- DIRECTIONS FOR THIS TASK -
Please retype every line of text in the records below without changing anything, and leave the pictures out of your answer.
##### RECORDS TO USE #####
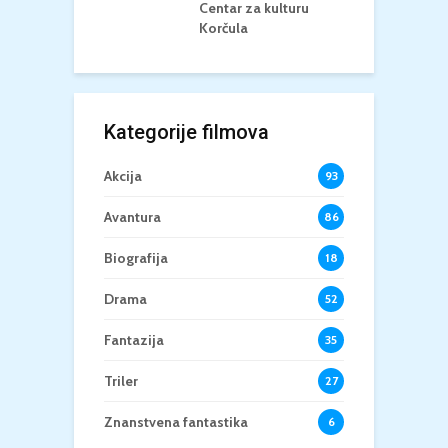
Centar za kulturu
Korčula
Kategorije filmova
Akcija
93
Avantura
86
Biografija
18
Drama
52
Fantazija
35
Triler
27
Znanstvena fantastika
6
#####
- SOLUTION -
Centar za kulturu
Korčula
Kategorije filmova
Akcija
93
Avantura
86
Biografija
18
Drama
52
Fantazija
35
Triler
27
Znanstvena fantastika
6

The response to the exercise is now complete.